Die Besonderheit dieser Grundsätze liegt darin, dass ein Forenbetreiber eben grundsätzlich nicht für fremde Inhalte haftet. Hält er solche fremden Inhalte jedoch nicht nur bereit, sondern zeigt er durch weitere Maßnahmen, dass er sich diese Inhalte wie eigene „zu Eigen macht“, dann trifft ihn die gleiche Haftung, wie bei der Veröffentlichung eigener Inhalte. Die Gerichte schauen in diesen Fällen sehr genau hin und sammeln Indizien für ein solches "sich zu Eigen machen“.

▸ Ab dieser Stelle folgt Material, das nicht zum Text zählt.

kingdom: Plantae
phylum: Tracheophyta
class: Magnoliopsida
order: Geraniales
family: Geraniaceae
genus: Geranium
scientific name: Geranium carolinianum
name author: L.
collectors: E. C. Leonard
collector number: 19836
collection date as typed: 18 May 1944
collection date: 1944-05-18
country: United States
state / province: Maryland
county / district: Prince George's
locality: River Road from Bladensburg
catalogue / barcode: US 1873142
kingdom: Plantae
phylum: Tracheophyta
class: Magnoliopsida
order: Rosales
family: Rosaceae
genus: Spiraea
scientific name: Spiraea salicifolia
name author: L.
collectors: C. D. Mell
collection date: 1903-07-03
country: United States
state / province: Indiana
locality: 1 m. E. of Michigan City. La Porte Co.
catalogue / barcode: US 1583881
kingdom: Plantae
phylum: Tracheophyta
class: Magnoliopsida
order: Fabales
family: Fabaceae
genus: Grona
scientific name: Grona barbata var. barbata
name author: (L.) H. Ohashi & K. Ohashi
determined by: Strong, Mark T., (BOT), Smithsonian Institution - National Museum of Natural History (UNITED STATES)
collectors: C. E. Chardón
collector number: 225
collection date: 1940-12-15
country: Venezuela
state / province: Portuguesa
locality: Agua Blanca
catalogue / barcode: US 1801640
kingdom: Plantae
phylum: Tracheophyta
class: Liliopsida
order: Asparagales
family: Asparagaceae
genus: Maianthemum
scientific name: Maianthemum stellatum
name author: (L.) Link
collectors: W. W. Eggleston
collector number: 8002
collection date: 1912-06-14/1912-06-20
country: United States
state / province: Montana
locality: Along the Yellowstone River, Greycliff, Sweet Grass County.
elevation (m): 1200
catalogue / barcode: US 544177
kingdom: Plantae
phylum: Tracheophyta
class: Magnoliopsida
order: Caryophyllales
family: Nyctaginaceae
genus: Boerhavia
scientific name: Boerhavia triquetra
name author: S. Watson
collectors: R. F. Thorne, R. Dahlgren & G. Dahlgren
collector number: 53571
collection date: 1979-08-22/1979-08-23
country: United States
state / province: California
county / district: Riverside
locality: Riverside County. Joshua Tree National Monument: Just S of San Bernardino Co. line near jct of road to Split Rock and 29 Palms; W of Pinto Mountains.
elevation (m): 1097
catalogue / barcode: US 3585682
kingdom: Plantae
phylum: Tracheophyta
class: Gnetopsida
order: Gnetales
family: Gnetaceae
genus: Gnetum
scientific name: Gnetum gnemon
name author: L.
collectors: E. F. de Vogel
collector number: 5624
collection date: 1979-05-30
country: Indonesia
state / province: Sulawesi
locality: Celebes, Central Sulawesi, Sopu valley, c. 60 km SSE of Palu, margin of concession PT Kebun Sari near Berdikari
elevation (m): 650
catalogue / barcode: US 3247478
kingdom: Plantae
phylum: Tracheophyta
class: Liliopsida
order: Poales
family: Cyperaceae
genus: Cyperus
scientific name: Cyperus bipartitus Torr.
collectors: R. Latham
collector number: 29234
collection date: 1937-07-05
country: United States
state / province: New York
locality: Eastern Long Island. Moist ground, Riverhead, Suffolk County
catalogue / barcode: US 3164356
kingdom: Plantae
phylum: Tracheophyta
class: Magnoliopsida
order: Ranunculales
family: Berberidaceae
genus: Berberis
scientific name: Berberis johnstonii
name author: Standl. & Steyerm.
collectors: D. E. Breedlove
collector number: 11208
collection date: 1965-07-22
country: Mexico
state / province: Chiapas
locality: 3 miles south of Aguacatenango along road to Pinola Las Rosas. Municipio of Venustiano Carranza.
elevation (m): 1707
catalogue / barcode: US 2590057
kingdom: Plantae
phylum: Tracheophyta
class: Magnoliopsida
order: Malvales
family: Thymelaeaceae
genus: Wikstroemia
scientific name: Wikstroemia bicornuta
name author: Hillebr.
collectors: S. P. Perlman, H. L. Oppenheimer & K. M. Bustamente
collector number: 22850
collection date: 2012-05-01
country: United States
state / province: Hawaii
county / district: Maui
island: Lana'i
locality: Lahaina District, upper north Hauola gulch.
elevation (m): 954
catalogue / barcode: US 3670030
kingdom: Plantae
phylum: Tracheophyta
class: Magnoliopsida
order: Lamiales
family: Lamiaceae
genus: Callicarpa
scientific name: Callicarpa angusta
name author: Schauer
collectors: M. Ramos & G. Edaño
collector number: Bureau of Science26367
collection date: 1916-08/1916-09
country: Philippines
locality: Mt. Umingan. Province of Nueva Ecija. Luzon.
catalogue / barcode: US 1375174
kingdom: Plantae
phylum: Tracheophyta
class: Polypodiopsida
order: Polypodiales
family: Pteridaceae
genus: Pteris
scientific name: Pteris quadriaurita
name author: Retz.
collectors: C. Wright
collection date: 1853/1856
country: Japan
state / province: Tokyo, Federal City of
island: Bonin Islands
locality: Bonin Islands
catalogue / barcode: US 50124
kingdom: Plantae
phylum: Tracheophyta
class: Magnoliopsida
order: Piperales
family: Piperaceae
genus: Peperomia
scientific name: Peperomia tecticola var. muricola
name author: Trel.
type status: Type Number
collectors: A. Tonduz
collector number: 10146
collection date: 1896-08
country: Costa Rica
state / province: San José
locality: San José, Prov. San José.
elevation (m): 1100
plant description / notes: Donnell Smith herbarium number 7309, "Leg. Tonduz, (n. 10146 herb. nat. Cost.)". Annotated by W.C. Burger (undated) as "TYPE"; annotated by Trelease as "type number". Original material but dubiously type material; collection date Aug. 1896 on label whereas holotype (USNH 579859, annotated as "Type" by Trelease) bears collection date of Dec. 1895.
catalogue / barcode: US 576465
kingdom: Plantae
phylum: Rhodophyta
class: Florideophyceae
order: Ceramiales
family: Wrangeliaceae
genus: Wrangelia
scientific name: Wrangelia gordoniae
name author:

Die Richter des LG Hamburg analysierten vor allem das äußere Erscheinungsbild von YouTube – Videos. Hieraus ergebe sich gerade keine neutrale Videoplattform. Die Videos würden in einen vorgegebenen Rahmen eingebunden. Der Name des einstellenden Nutzers erscheine in einem gesonderten Kasten auf der rechten Seite in kleinerer Schriftgröße und ohne Verbindung zum Video. Statt dessen präsentiere YouTube in deutlich größerer Schrift das Logo, welches mehrfach aufgeführt werde. Auch der Hinweis auf „ähnliche Videos" sowie Kategorien, wie „Derzeit abgespielte Videos“, „Promotete Videos“ und „Angesagte Videos“ sowie die weitere Unterteilung nach bestimmten Themenkategorien (Videos, Kanäle, Community mit den Unterrubriken, Musik, Unterhaltung etc.) sahen die Richter als Indizien für eine über die bloße Ordnungsfunktion einer Kategorisierung hinausgehende Nutzung der Videos an. Hinzu kamen aus Sicht der Richter die kommerzielle Nutzung durch Bannerwerbung und Videowerbung und schließlich fanden sich auch in den Nutzungsbedingungen Rechtsübertragungen, die über den Zweck der Erhaltung der Plattform hinausgingen. Hier behält sich YouTube-Rechte zur Unterlizenzierung oder der Herstellung abgeleiteter Werke vor und dies unabhängig vom Medienformat. Auch dies waren für das Landgericht Hamburg weitergehende Indizien für eine eigene Nutzungsabsicht.

Praxistipp:

Wer als Händler sich im Bereich des Social Commerce tummelt, ringt immer wieder mit der Haftung. Der User lässt sich nur schwer kontrollieren und eine Vorabkontrolle stellt sich sogar als nachteilig aus haftungsrechtlicher Sicht heraus. In eine kostenträchtige Haftungsgefahr gerät der Händler immer dann, wenn er die Inhalte der Nutzer nicht nur zugänglich macht, sondern auch eine weitergehende Nutzung damit verbindet. Sorgen Sie daher immer für eine klare inhaltliche und optische Trennung der Nutzerinhalte von Ihrem Angebot und prüfen Sie Ihre Nutzungsbedingungen, ob sie nicht über das Ziel hinausschießen. Ein in seinen Rechten Verletzter kann sie dann zwar immer noch auf seine Rechtsverletzung aufmerksam machen. Abmahngebühren fallen jedoch dann nicht an. Nur, wenn Sie diesen Hinweisen nicht folgen, riskieren Sie weitere Kosten.